Correlation Between Dimensional Core and Northern Lights
Can any of the company-specific risk be diversified away by investing in both Dimensional Core and Northern Lights at the same time? Although using a correlation coefficient on its own may not help to predict future stock returns, this module helps to understand the diversifiable risk of combining Dimensional Core and Northern Lights into the same portfolio, which is an essential part of the fundamental portfolio management process.
By analyzing existing cross correlation between Dimensional Core Equity and Northern Lights, you can compare the effects of market volatilities on Dimensional Core and Northern Lights and check how they will diversify away market risk if combined in the same portfolio for a given time horizon. You can also utilize pair trading strategies of matching a long position in Dimensional Core with a short position of Northern Lights. Check out your portfolio center.
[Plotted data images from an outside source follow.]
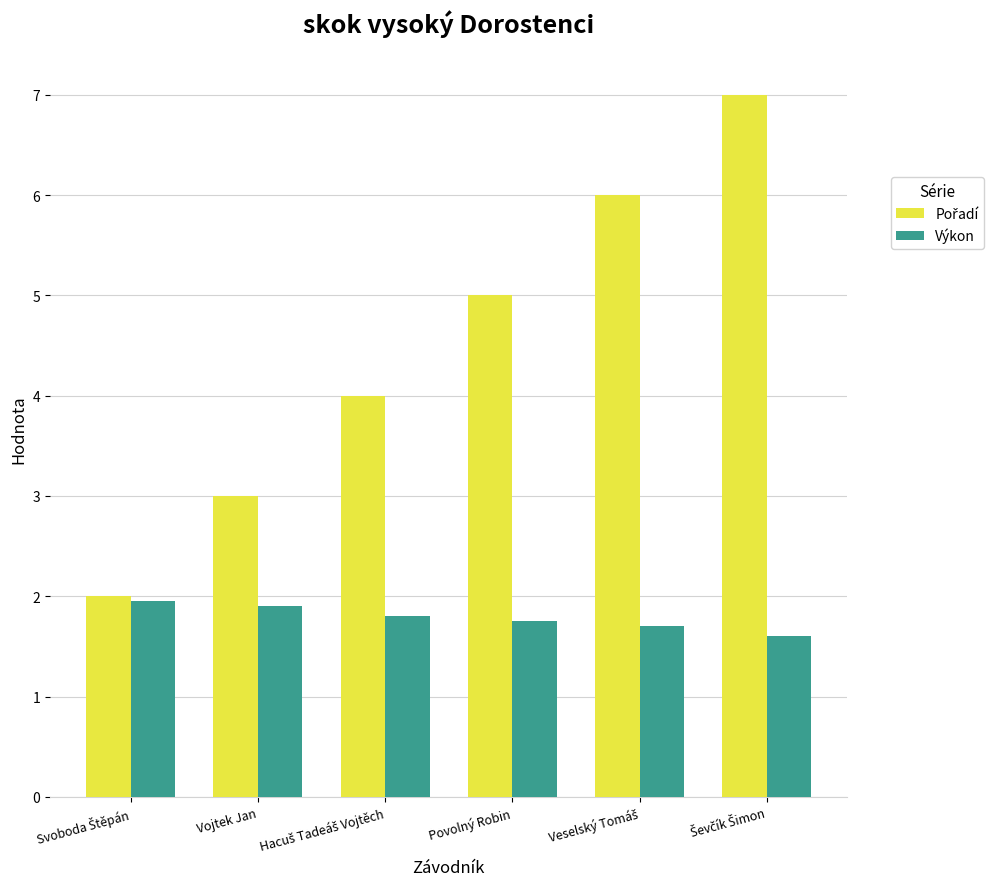

What is the value of the Výkon bar at the 4th from the left?

1.8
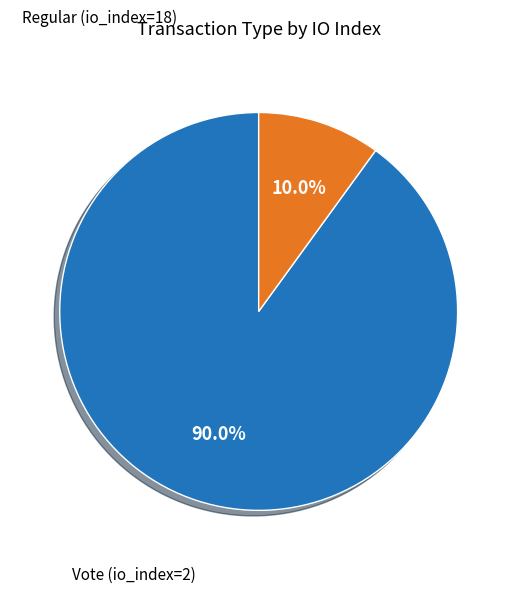

Is there a majority slice in this chart?

Yes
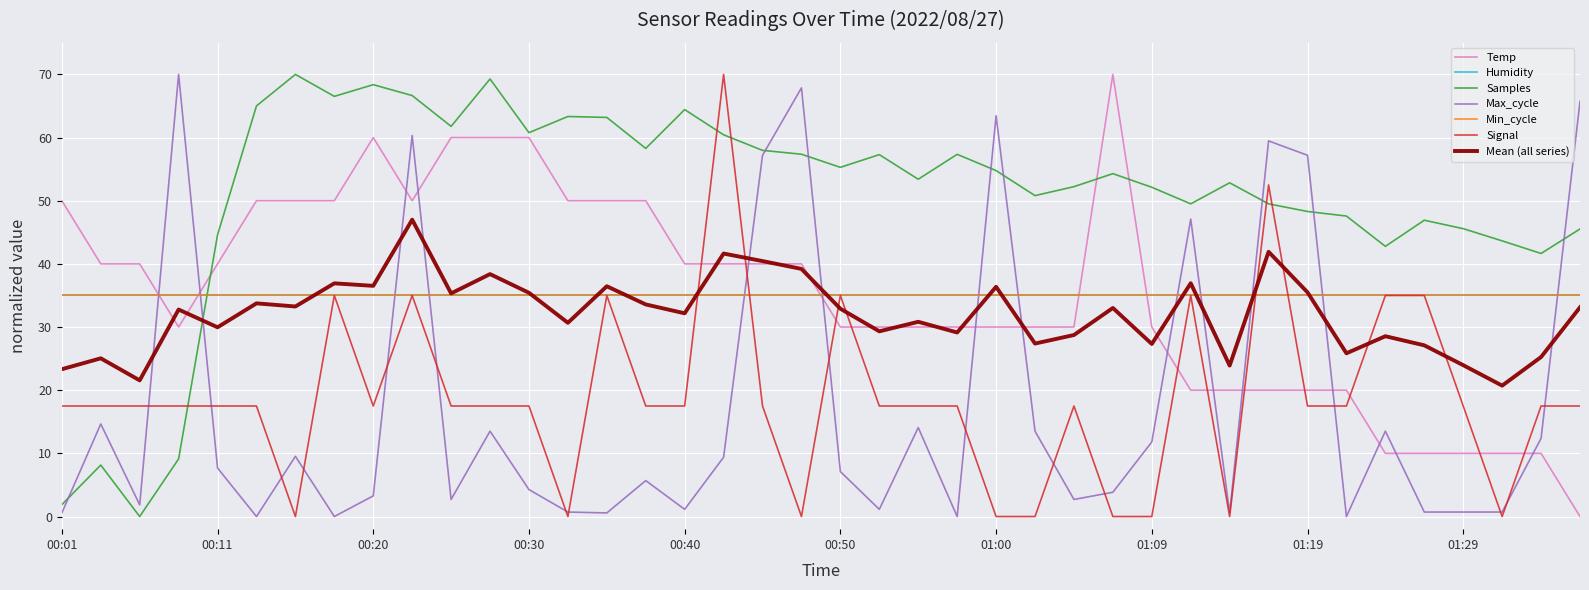

Does the chart display data point markers on the line(s)?

No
Please also check ongoing floating volatility patterns of Dimensional Core and Northern Lights.
Diversification Opportunities for Dimensional Core and Northern Lights
0.88 | Correlation Coefficient |
Very poor diversification
The 3 months correlation between Dimensional and Northern is 0.88. Overlapping area represents the amount of risk that can be diversified away by holding Dimensional Core Equity and Northern Lights in the same portfolio, assuming nothing else is changed. The correlation between historical prices or returns on Northern Lights and Dimensional Core is a relative statistical measure of the degree to which these equity instruments tend to move together. The correlation coefficient measures the extent to which returns on Dimensional Core Equity are associated (or correlated) with Northern Lights. Values of the correlation coefficient range from -1 to +1, where. The correlation of zero (0) is possible when the price movement of Northern Lights has no effect on the direction of Dimensional Core i.e., Dimensional Core and Northern Lights go up and down completely randomly.
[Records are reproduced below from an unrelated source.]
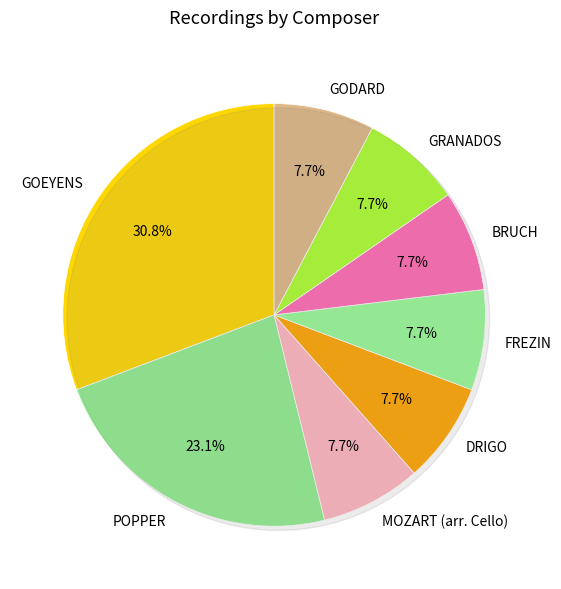

To the nearest percent, what is the difference between the largest and smallest slice percentages?

23%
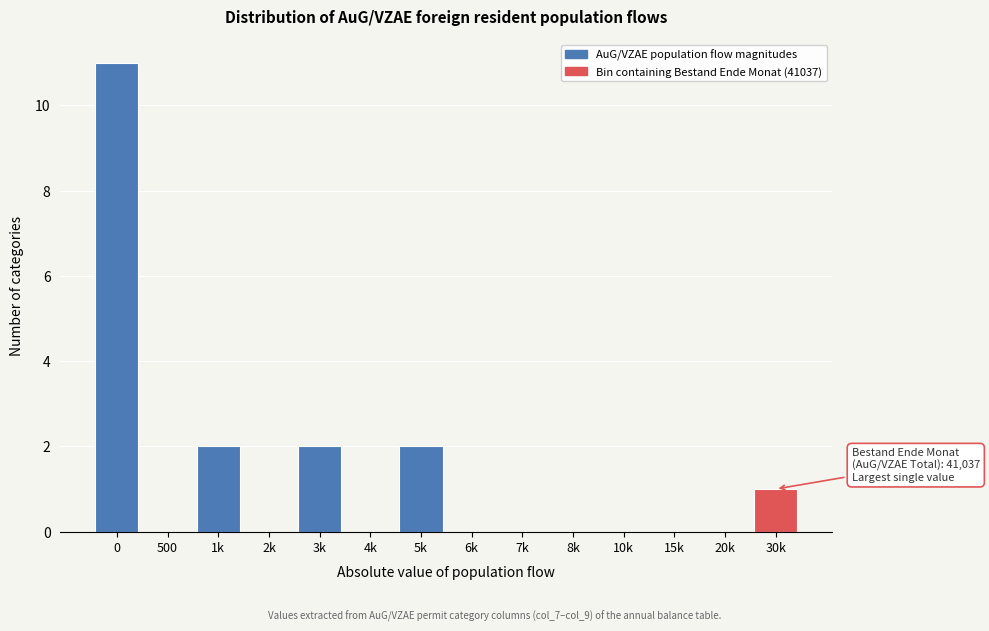

Reading right to left, what are all the values shown in this chart?

30k=1	20k=0	15k=0	10k=0	8k=0	7k=0	6k=0	5k=2	4k=0	3k=2	2k=0	1k=2	500=0	0=11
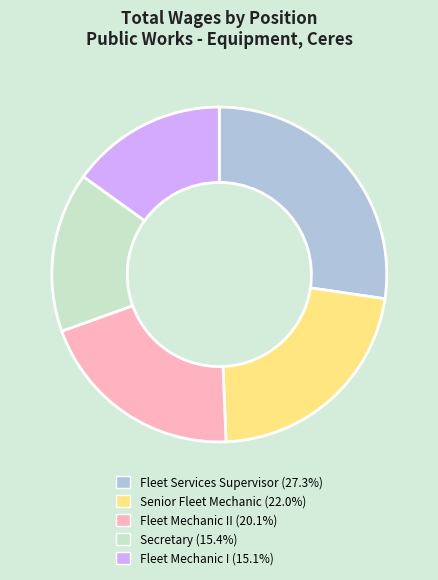

Is there any slice that represents more than half of the pie?

No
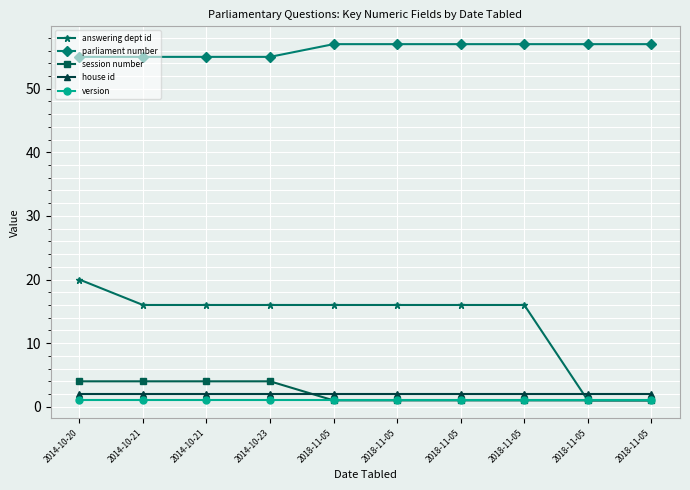

How many lines are shown in the chart?

5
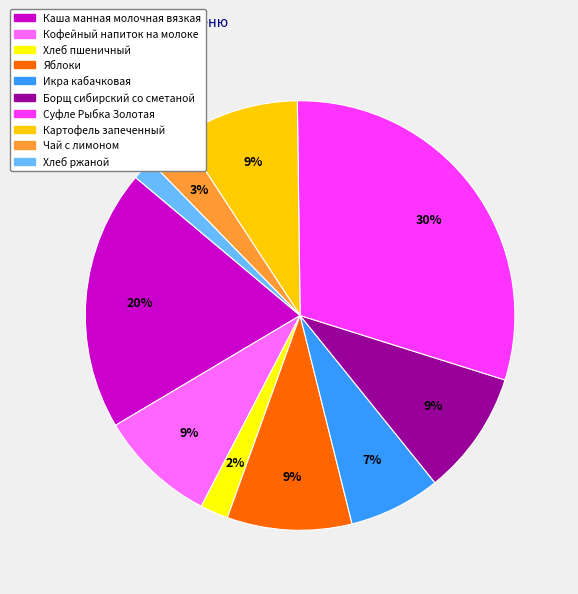

Is Картофель запеченный the majority of the pie?

No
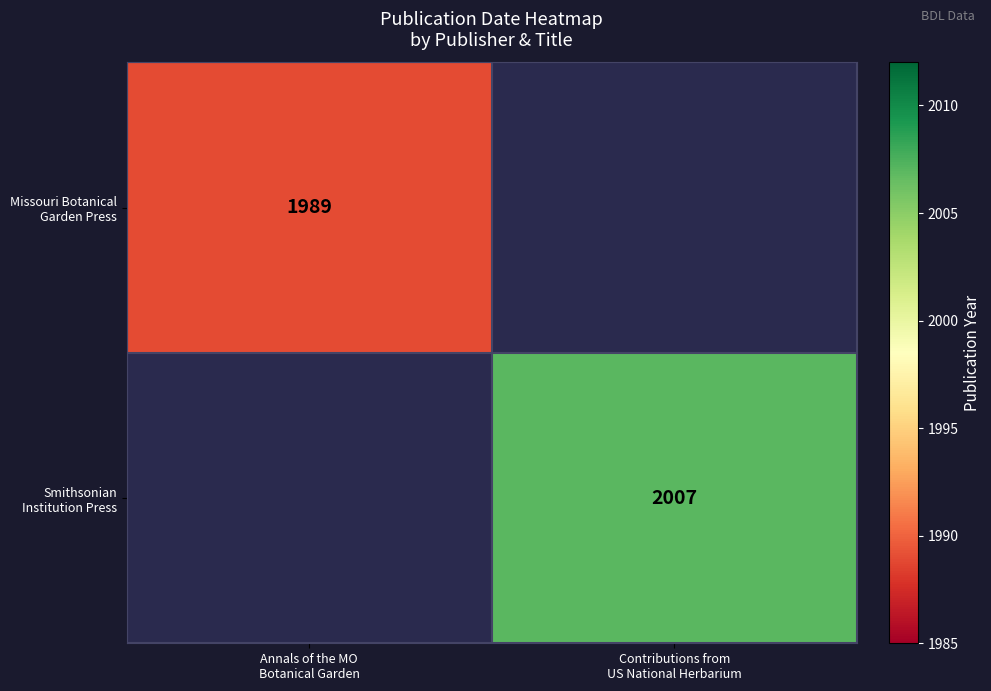

How many values in Missouri Botanical Garden Press are above zero?

1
Pair Corralation between Dimensional Core and Northern Lights
Given the investment horizon of 90 days Dimensional Core Equity is expected to generate 0.89 times more return on investment than Northern Lights. However, Dimensional Core Equity is 1.13 times less risky than Northern Lights. It trades about 0.11 of its potential returns per unit of risk. Northern Lights is currently generating about 0.07 per unit of risk. If you would invest 2,366 in Dimensional Core Equity on November 1, 2024 and sell it today you would earn a total of 1,230 from holding Dimensional Core Equity or generate 51.99% return on investment over 90 days.
Time Period | 3 Months [change] |
Direction | Moves Together |
Strength | Strong |
Accuracy | 44.94% |
Values | Daily Returns |
Dimensional Core Equity vs. Northern Lights
Performance |
Timeline |
Dimensional Core Equity |
Northern Lights |
Dimensional Core and Northern Lights Volatility Contrast
Predicted Return Density |
Returns |
Pair Trading with Dimensional Core and Northern Lights
The main advantage of trading using opposite Dimensional Core and Northern Lights positions is that it hedges away some unsystematic risk. Because of two separate transactions, even if Dimensional Core position performs unexpectedly, Northern Lights can make up some of the losses. Pair trading also minimizes risk from directional movements in the market. For example, if an entire industry or sector drops because of unexpected headlines, the short position in Northern Lights will offset losses from the drop in Northern Lights' long position.Dimensional Core vs. Dimensional Targeted Value | Dimensional Core vs. Dimensional World ex | Dimensional Core vs. Dimensional Small Cap | Dimensional Core vs. Dimensional Core Equity |
Northern Lights vs. Xtrackers MSCI USA | Northern Lights vs. iShares ESG Aware | Northern Lights vs. iShares ESG Aware | Northern Lights vs. iShares ESG Aware |
Check out your portfolio center.Note that this page's information should be used as a complementary analysis to find the right mix of equity instruments to add to your existing portfolios or create a brand new portfolio. You can also try the Content Syndication module to quickly integrate customizable finance content to your own investment portal.